| Provided text |
-- begin --

This is a short version that has only about 10300 abstracts

The csv was obtained using [this code](https://github.com/mcallaghan/NLP-climate-science-tutorial-CCAI/blob/main/A_obtaining_data.ipynb) with some minor modifications from https://openalex.org/ 

In [1]:
!gdown https://drive.google.com/uc?id=14hqOpm4HsNarlWiGnakz3sPsP8g24XWC -O 'openalex_abstracts.csv'

Downloading...
From: https://drive.google.com/uc?id=14hqOpm4HsNarlWiGnakz3sPsP8g24XWC
To: /content/openalex_abstracts.csv
100% 10.8M/10.8M [00:00<00:00, 22.5MB/s]


# Check if GPU is available to install gpu version of faiss

In [2]:
import torch
import os
faiss_to_install = "faiss-gpu"
if not torch.cuda.is_available():
  faiss_to_install = "faiss"

ret_code = os.system(f"pip install farm-haystack[{faiss_to_install}]")
if not ret_code:
  print(f"Installed {faiss_to_install}")

Installed faiss-gpu


# Index documents 

In [20]:
import os
from haystack.document_stores import FAISSDocumentStore
from haystack.nodes import EmbeddingRetriever
import logging
from timeit import default_timer as timer
from haystack import Document
import pandas as pd
import torch
from nltk.tokenize import sent_tokenize
from transformers import AutoTokenizer, pipeline, \
RobertaForSequenceClassification, AutoModelForSequenceClassification
import gc
import itertools
import nltk
nltk.download('punkt')

[nltk_data] Downloading package punkt to /root/nltk_data...
[nltk_data]   Package punkt is already up-to-date!


True

### Model to use for semantic embeddings

In [21]:
MODEL_NAME = 'sentence-transformers/all-MiniLM-L6-v2'
# embedding size used by all-MiniLM-L6-v2
EMBEDDING_DIM = 384

chunk_size = 1800
start_from_row = 0 * chunk_size

logging.basicConfig(format="%(levelname)s - %(name)s -  %(message)s", level=logging.WARNING)
pd.options.mode.chained_assignment = None


## Claim detection

In [22]:
claimbuster_tokenizer = AutoTokenizer.from_pretrained("lucafrost/ClaimBuster-DeBERTaV2")
claimbuster_model = AutoModelForSequenceClassification.from_pretrained("lucafrost/ClaimBuster-DeBERTaV2")

In [23]:
def is_claim(sentences,
             model=claimbuster_model,
             tokenizer=claimbuster_tokenizer,
             debug=False):
    if torch.cuda.is_available():
      device = 0
      batch_size = 64
    else:
      device = -1
      batch_size = 1
    pipe = pipeline("text-classification", model=model,
                    tokenizer=tokenizer, device=device)
    labels, probs = [], []
    for out in pipe(sentences, batch_size=batch_size):
        labels.append(out['label'])
        probs.append(out['score'])
    if debug:
        for sentence, label, prob in zip(sentences, labels, probs):
            print(f"{label}({prob:.3f})")
            print(sentence)
    return list(map(lambda l: model.config.label2id[l], labels)), probs

In [24]:
def get_claims_from_texts(df, id_col='id', text_col='abstract', threshold=0.5, debug=False):
    df[text_col] = df[text_col].map(sent_tokenize)

-- end --

| Information given |
-- begin --

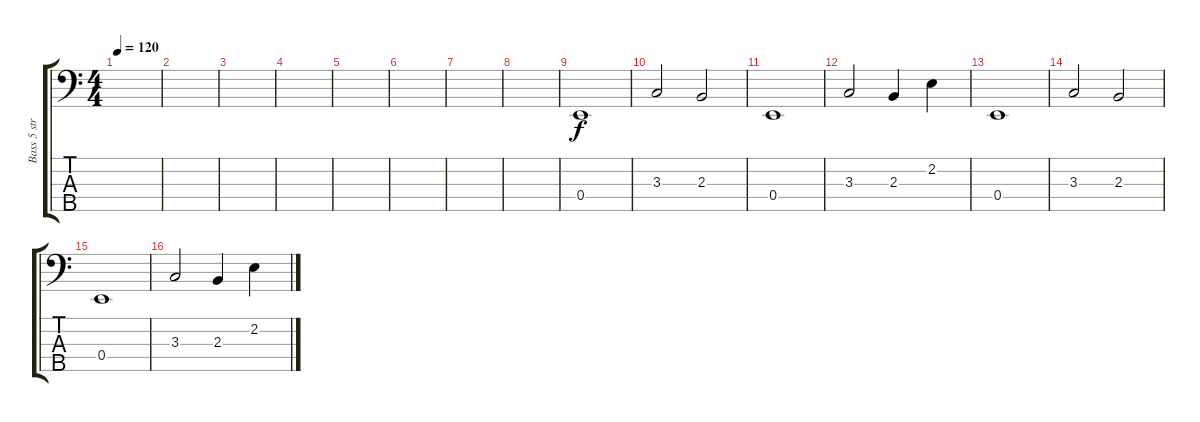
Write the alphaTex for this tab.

\track ("Bass 5 strings" "Bass 5 str") {instrument electricbassfinger}
\staff {score tabs}
\tuning (G2 D2 A1 E1 B0) {hide}
\ts (4 4)
\tempo 120
\clef f4
\ks c
|
|
|
|
|
|
|
|
0.4.1 |
3.3.2 2.3.2 |
0.4.1 |
3.3.2 2.3.4 2.2.4 |
0.4.1 |
3.3.2 2.3.2 |
0.4.1 |
3.3.2 2.3.4 2.2.4
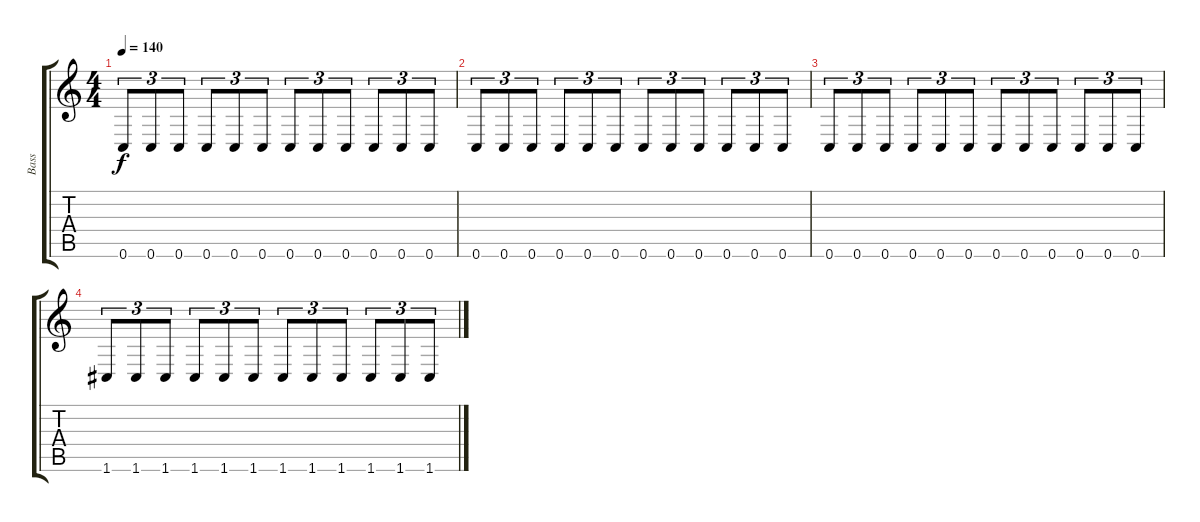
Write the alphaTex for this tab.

\track ("Bass" "Bass") {instrument synthbass2}
\staff {score tabs}
\tuning (C4 G3 Eb3 Bb2 F2 C2) {hide}
\ts (4 4)
\tempo 140
\clef g2
\ks c
0.6.8{tu (3 2) dy f} 0.6.8{tu (3 2)} 0.6.8{tu (3 2)} 0.6.8{tu (3 2)} 0.6.8{tu (3 2)} 0.6.8{tu (3 2)} 0.6.8{tu (3 2)} 0.6.8{tu (3 2)} 0.6.8{tu (3 2)} 0.6.8{tu (3 2)} 0.6.8{tu (3 2)} 0.6.8{tu (3 2)} |
0.6.8{tu (3 2)} 0.6.8{tu (3 2)} 0.6.8{tu (3 2)} 0.6.8{tu (3 2)} 0.6.8{tu (3 2)} 0.6.8{tu (3 2)} 0.6.8{tu (3 2)} 0.6.8{tu (3 2)} 0.6.8{tu (3 2)} 0.6.8{tu (3 2)} 0.6.8{tu (3 2)} 0.6.8{tu (3 2)} |
0.6.8{tu (3 2)} 0.6.8{tu (3 2)} 0.6.8{tu (3 2)} 0.6.8{tu (3 2)} 0.6.8{tu (3 2)} 0.6.8{tu (3 2)} 0.6.8{tu (3 2)} 0.6.8{tu (3 2)} 0.6.8{tu (3 2)} 0.6.8{tu (3 2)} 0.6.8{tu (3 2)} 0.6.8{tu (3 2)} |
1.6.8{tu (3 2)} 1.6.8{tu (3 2)} 1.6.8{tu (3 2)} 1.6.8{tu (3 2)} 1.6.8{tu (3 2)} 1.6.8{tu (3 2)} 1.6.8{tu (3 2)} 1.6.8{tu (3 2)} 1.6.8{tu (3 2)} 1.6.8{tu (3 2)} 1.6.8{tu (3 2)} 1.6.8{tu (3 2)}
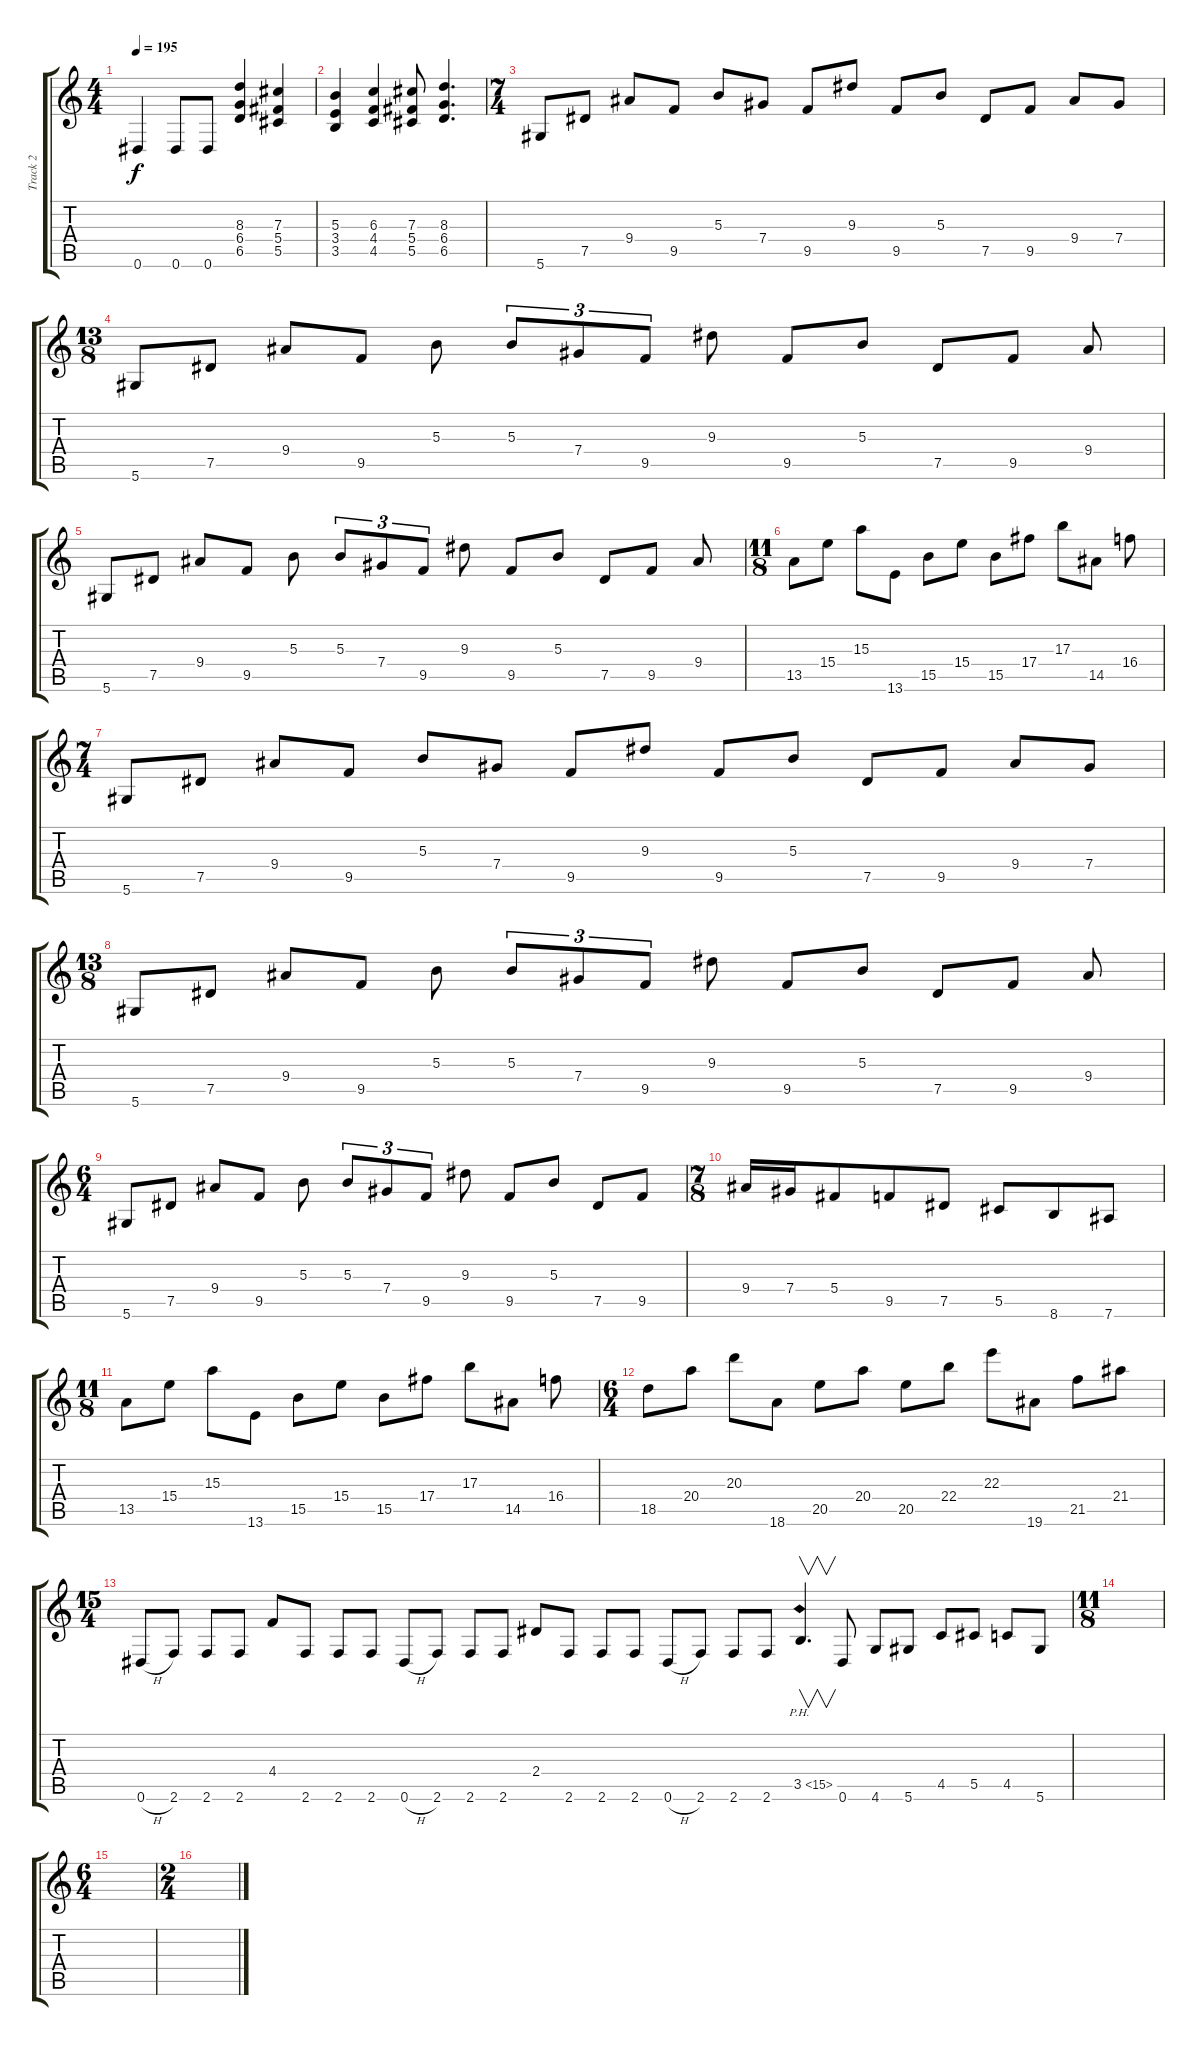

-- end --

| Task to carry out |
Pick up the notebook on indexing and claim detection for climate-science abstracts from its final line and continue writing it.

| Task result |
    df = df.explode(text_col)
    sentences = df[text_col].tolist()
    ids = df[id_col].tolist()
    predicted_class_ids, probs = is_claim(sentences, debug=debug)
    claims_df = pd.DataFrame(
        [(doi, sentence) for doi, sentence, label, prob in zip(ids, sentences, predicted_class_ids, probs) if
         label in [1, 2] and prob > threshold], columns=[id_col, 'claims'])
    claims_df = claims_df.groupby(id_col).agg({'claims': lambda x: x.tolist()})
    return claims_df

## Class that deals with initiating and writing to faiss store

In [25]:
class FAISSIndexer():
    def __init__(self, path_to_index_dir,
                 model_name, embedding_dim
                 , path_to_postgres=None) -> None:
        self.path_to_index_dir = path_to_index_dir
        # our db is postgres, only need to set path to faiss index
        if path_to_postgres:
            self.path_to_db = path_to_postgres
            self._set_path_to_index()
        # our db is SQLLite
        else:
            self._set_path_to_index_and_db()
        self.embedding_dim = embedding_dim
        self.model_name = model_name
        self.document_store = self._init_document_store()
        self.retriever = self._init_retriever()

    def _set_path_to_index(self):
        if not os.path.exists(self.path_to_index_dir):
            os.makedirs(self.path_to_index_dir)
        self.path_to_index = os.path.join(self.path_to_index_dir, "faiss_index")

    def _set_path_to_index_and_db(self):
        self._set_path_to_index()
        self.path_to_db = f"sqlite:///{os.path.join(self.path_to_index_dir, 'faiss_document_store.db')}"

    def _init_document_store(self):
        if os.path.exists(self.path_to_index):
            return FAISSDocumentStore.load(index_path=self.path_to_index)
        else:
            return FAISSDocumentStore(
                sql_url=self.path_to_db,
                return_embedding=True,
                similarity='cosine',
                embedding_dim=self.embedding_dim,
                duplicate_documents='skip'
            )

    def _init_retriever(self, progress_bar=True):
        return EmbeddingRetriever(
            document_store=self.document_store,
            embedding_model=self.model_name,
            model_format='sentence_transformers',
            # include article title into the embedding
            embed_meta_fields=["title"],
            progress_bar=progress_bar
        )

    def write_documents(self, docs):
        self.document_store.write_documents(docs)

        print('Updating embeddings ...')

        self.document_store.update_embeddings(
            retriever=self.retriever,
            update_existing_embeddings=False
        )

        print(f'current embedding count is {self.document_store.get_embedding_count()}')
        self.document_store.save(index_path=self.path_to_index)

    def retrieve_matches_for_a_phrase(self, phrase, top_k=10):
        return self.retriever.retrieve(phrase, top_k=top_k)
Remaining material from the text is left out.